L’Espagne est devenue championne du monde au terme d’une finale d’une intensité exceptionnelle, en battant l’Argentine 1-0 après prolongation. Il a fallu attendre la 106e minute pour voir Ferran Torres délivrer la Roja dans un match longtemps verrouillé, où la domination espagnole a fini par être récompensée.
Dès le coup d’envoi, l’Espagne a imposé son rythme en monopolisant le ballon.

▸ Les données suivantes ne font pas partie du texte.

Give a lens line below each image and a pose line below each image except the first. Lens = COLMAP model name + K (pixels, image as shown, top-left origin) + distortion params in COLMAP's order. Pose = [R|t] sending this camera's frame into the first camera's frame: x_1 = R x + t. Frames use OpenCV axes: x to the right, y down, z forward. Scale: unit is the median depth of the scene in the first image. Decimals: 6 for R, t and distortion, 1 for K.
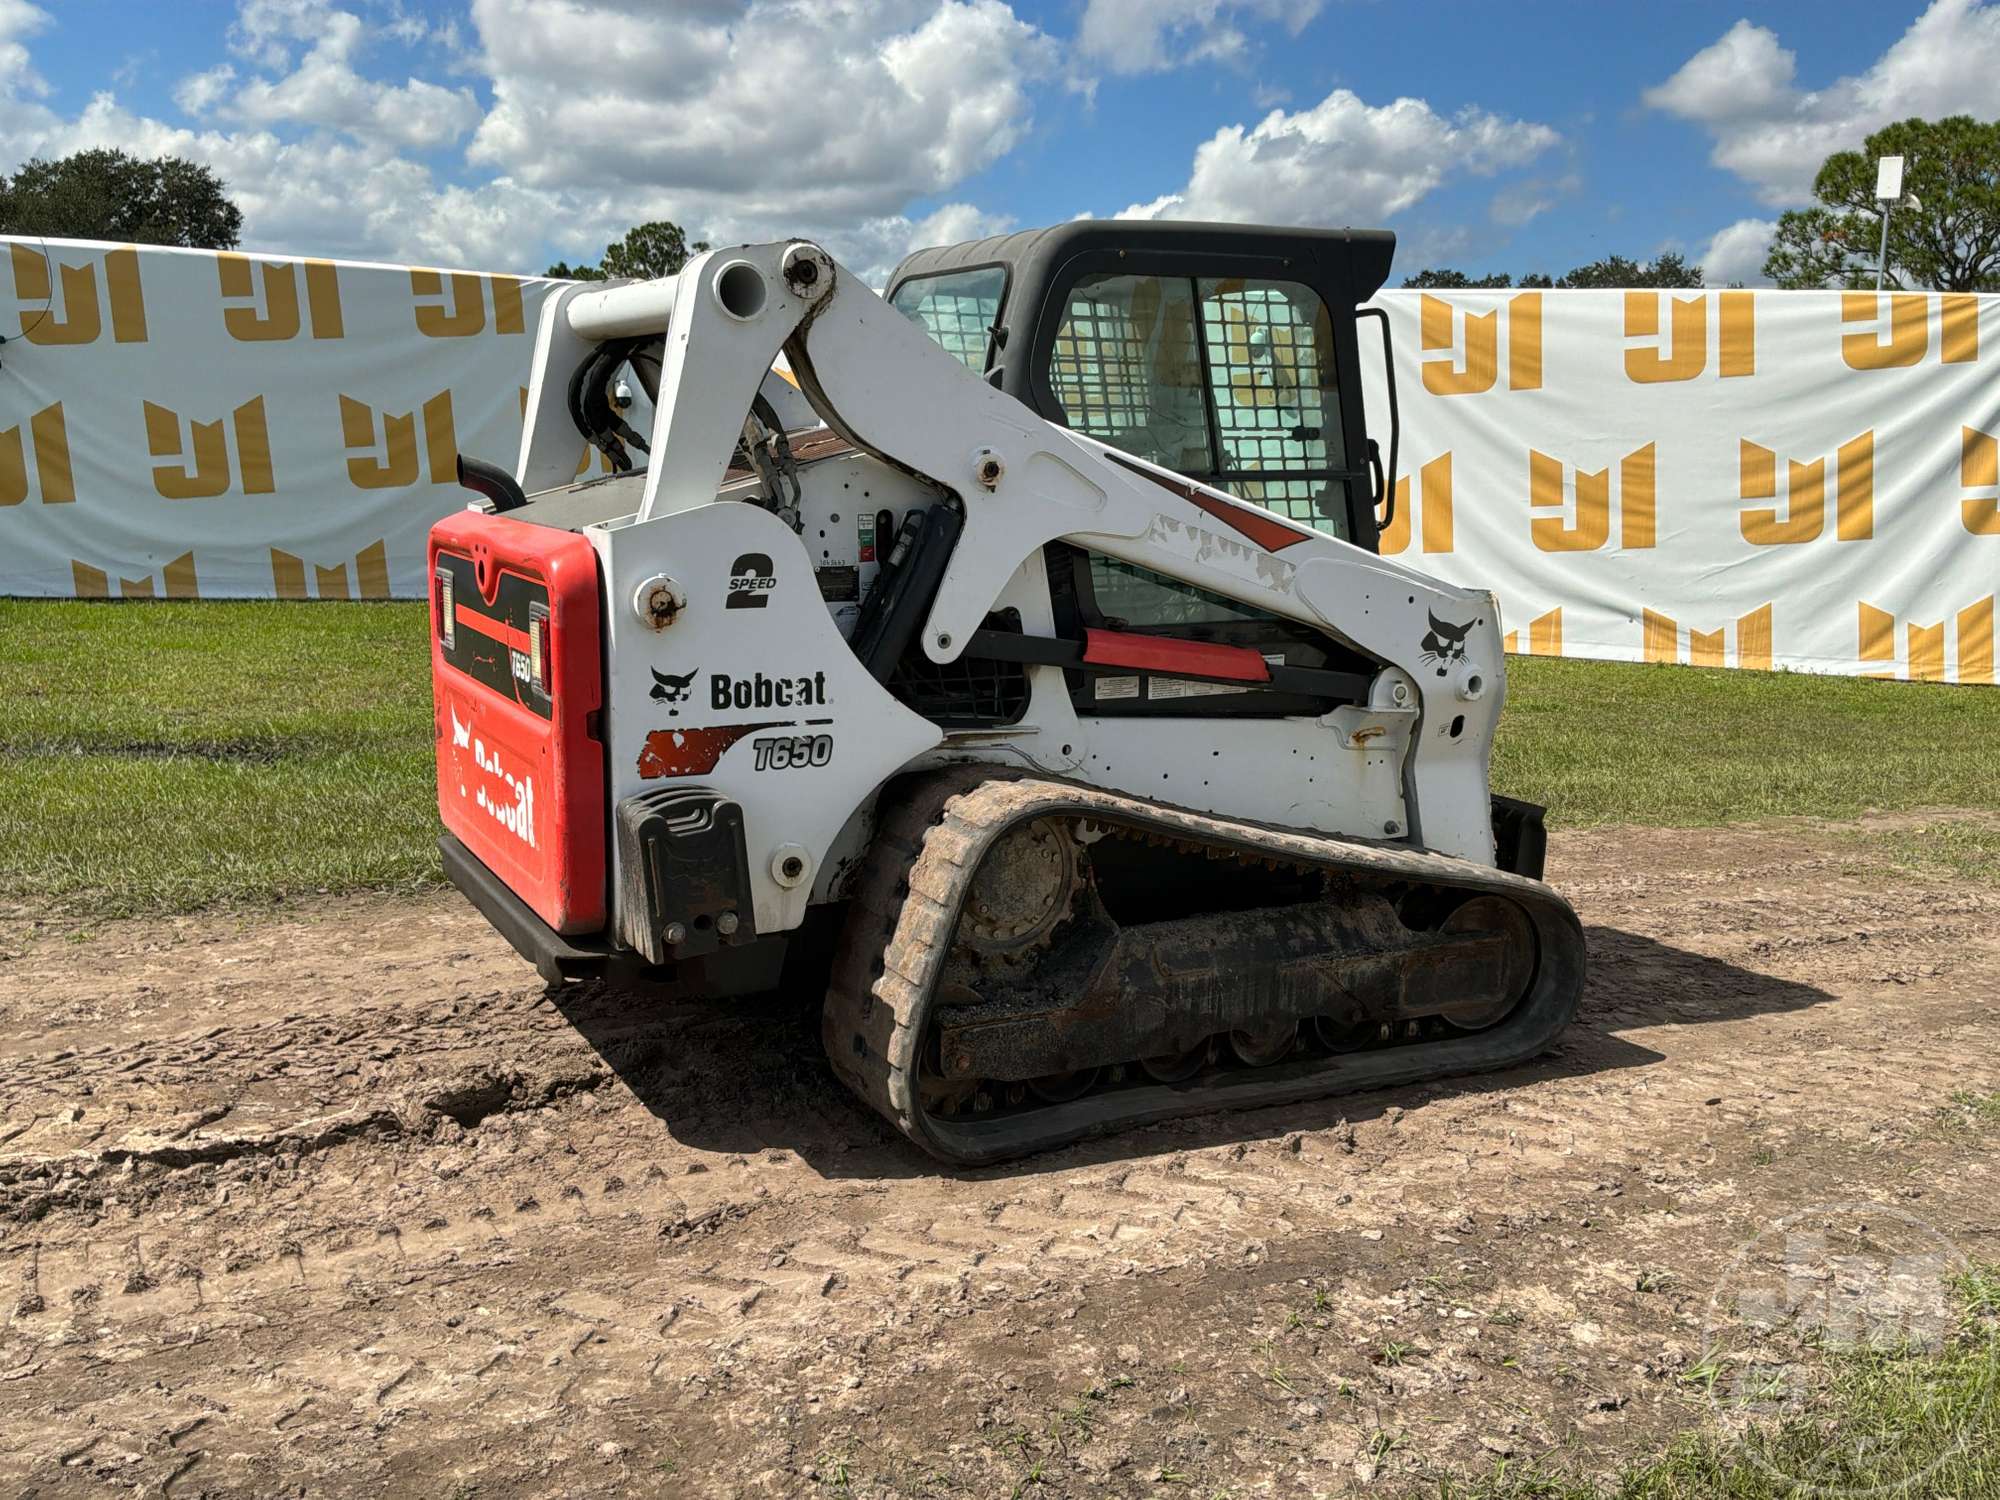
lens RADIAL K [[1826.5, 0, 996.1], [0, 1826.5, 744.2], [0, 0, 1]] dist [0.150123, -0.321283]
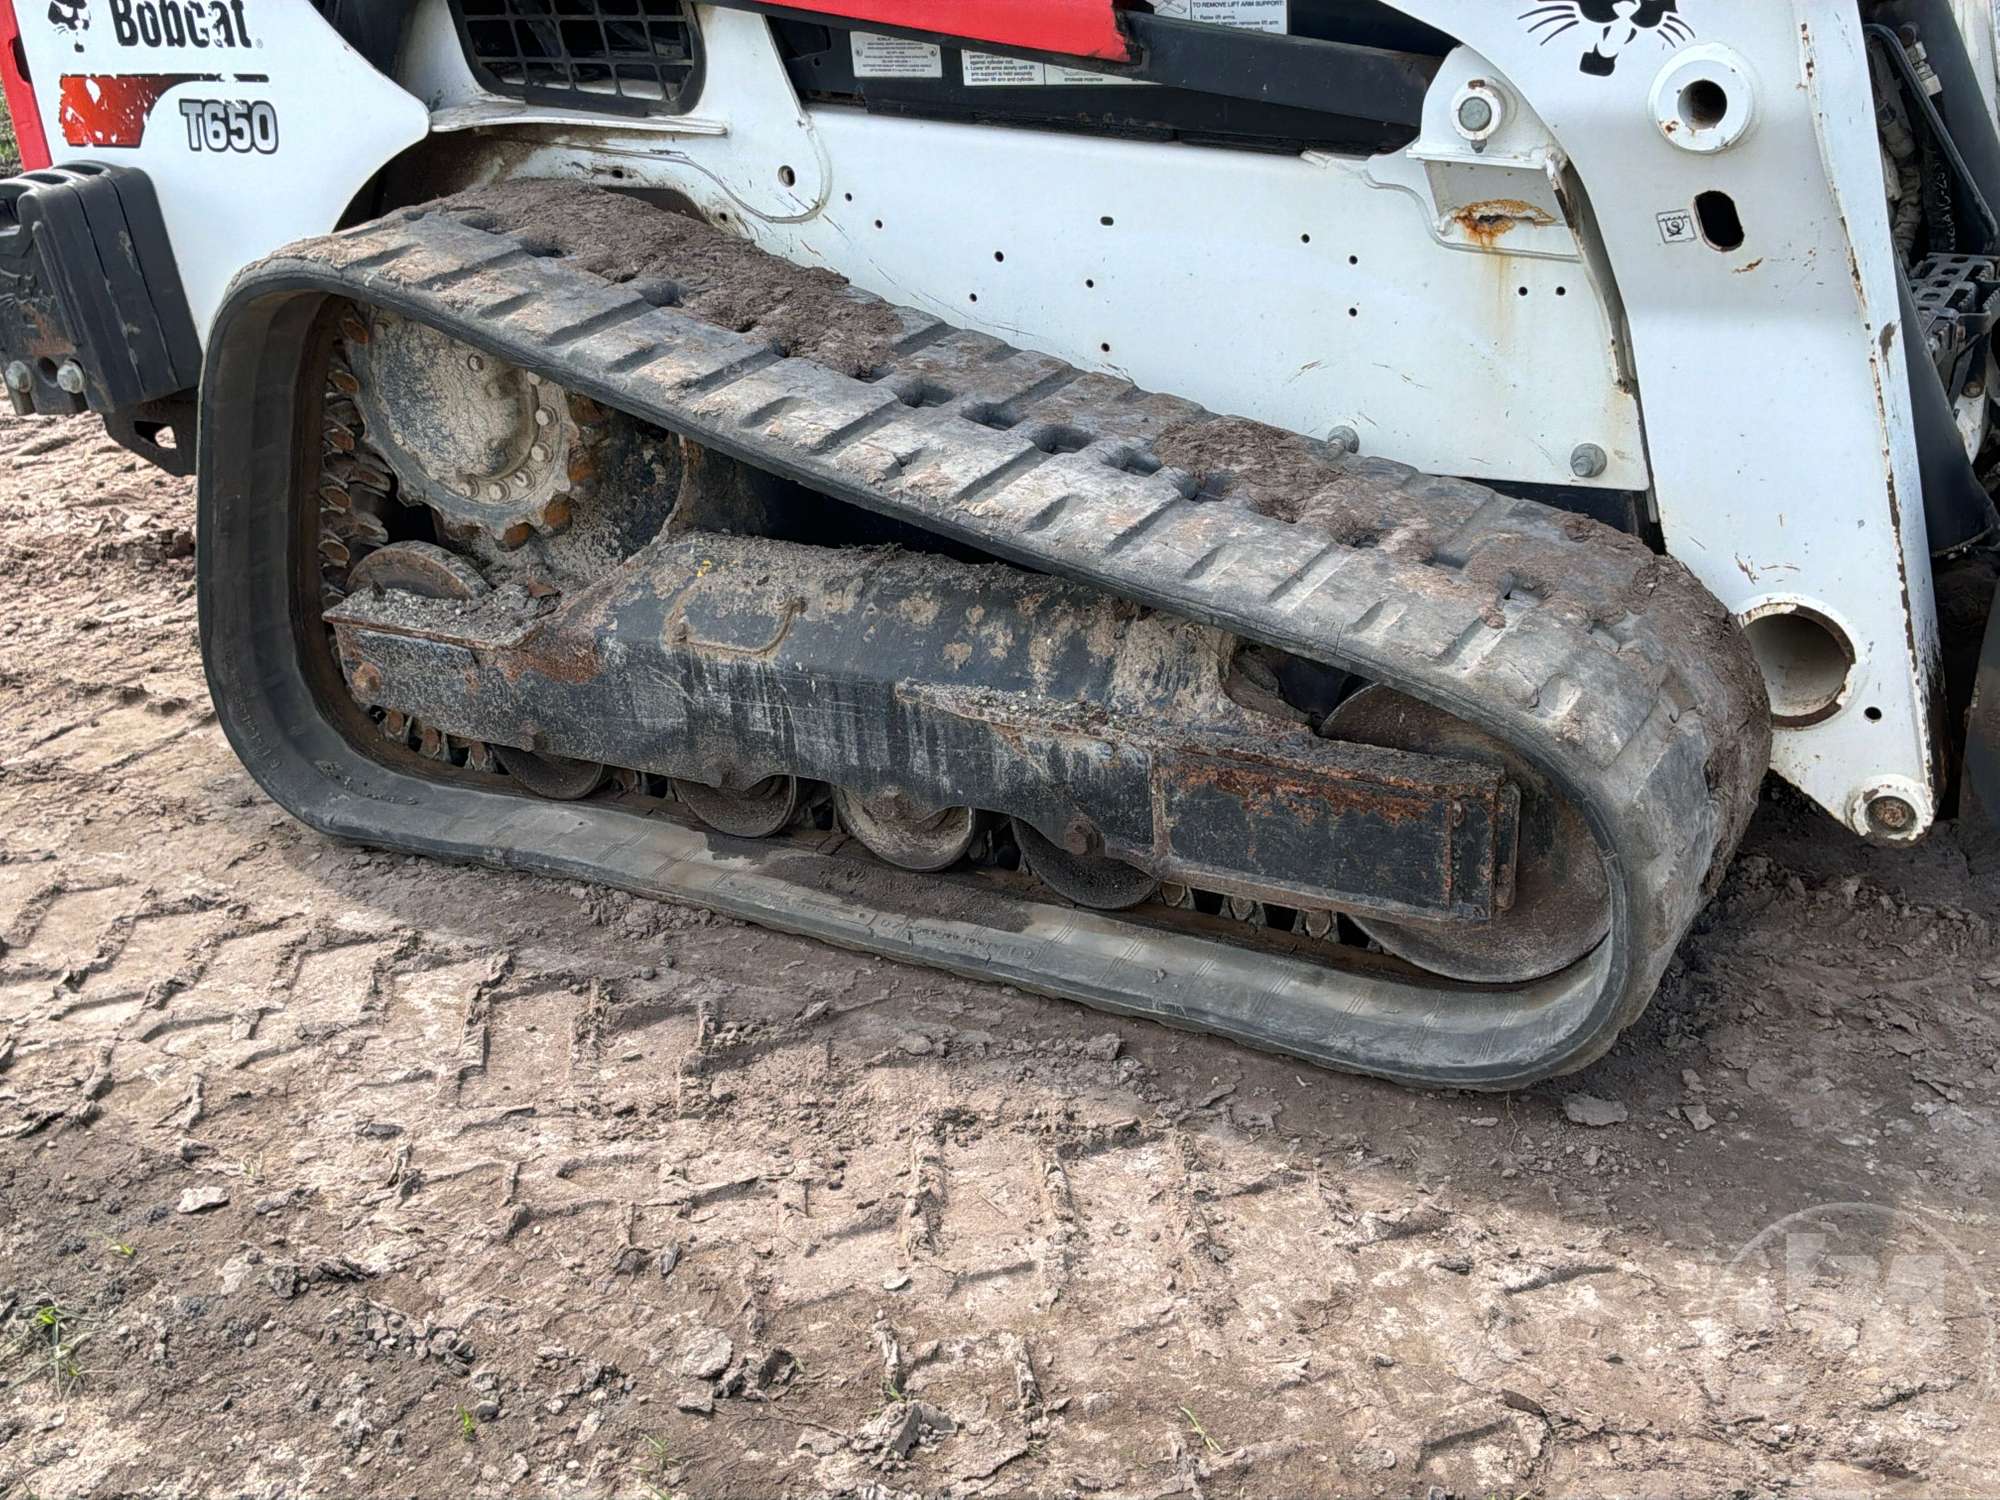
lens RADIAL K [[2221.7, 0, 994.9], [0, 2221.7, 745.9], [0, 0, 1]] dist [0.174807, -0.390306]
pose [[0.536800, 0.302658, -0.787556, 0.664674], [-0.056943, 0.944312, 0.324087, -0.057853], [0.841786, -0.129124, 0.524140, 0.750161]]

Avec 66 % de possession sur l’ensemble de la rencontre, les Espagnols ont progressivement étouffé une sélection argentine davantage préoccupée par sa solidité défensive que par la construction offensive.
Malgré cette maîtrise, la Roja s’est heurtée à une résistance héroïque du gardien argentin. Sollicité à douze reprises, il a réalisé onze arrêts décisifs, maintenant son équipe en vie pendant plus de cent minutes. L’Espagne a terminé la rencontre avec 20 tirs, dont 12 cadrés, contre seulement deux tentatives argentines, aucune n’ayant trouvé le cadre.
Le tournant du match est intervenu dans les derniers instants du temps réglementaire. Déjà averti, Enzo Fernández a reçu un second carton jaune pour une faute, laissant l’Argentine évoluer à dix joueurs pendant toute la prolongation.
Profitant de sa supériorité numérique et de son emprise sur le jeu, l’Espagne a finalement trouvé la faille à la 106e minute. Nico Williams a parfaitement servi Ferran Torres, qui a conclu d’une frappe précise pour inscrire l’unique but de la finale. Les Espagnols auraient même pu alourdir le score, mais Nico Williams (97e) puis Ferran Torres (114e) ont manqué deux nouvelles occasions franches.
L’Argentine, en difficulté offensivement tout au long de la rencontre, n’a jamais réussi à inquiéter sérieusement la défense espagnole. Avec seulement 34 % de possession, deux tirs et aucun cadré, l’Albiceleste a passé l’essentiel de la finale à défendre, multipliant les interventions parfois à la limite. Les cinq cartons jaunes et l’expulsion d’Enzo Fernández illustrent la pression subie par les Argentins.
Au-delà du score, les statistiques traduisent l’écart entre les deux équipes. L’Espagne a obtenu neuf corners contre quatre, dominé la possession, créé de nombreuses occasions et contraint le gardien adverse à une prestation exceptionnelle. Sans cette performance individuelle, l’issue de la finale aurait probablement été scellée bien plus tôt.
Au coup de sifflet final, la Roja pouvait laisser éclater sa joie. Grâce au but décisif de Ferran Torres en prolongation et à une prestation collective maîtrisée de bout en bout, l’Espagne s’offre le titre mondial au terme d’une finale exigeante, tandis que l’Argentine quitte la compétition avec le regret de n’avoir jamais trouvé les ressources pour renverser une équipe espagnole supérieure dans tous les compartiments du jeu.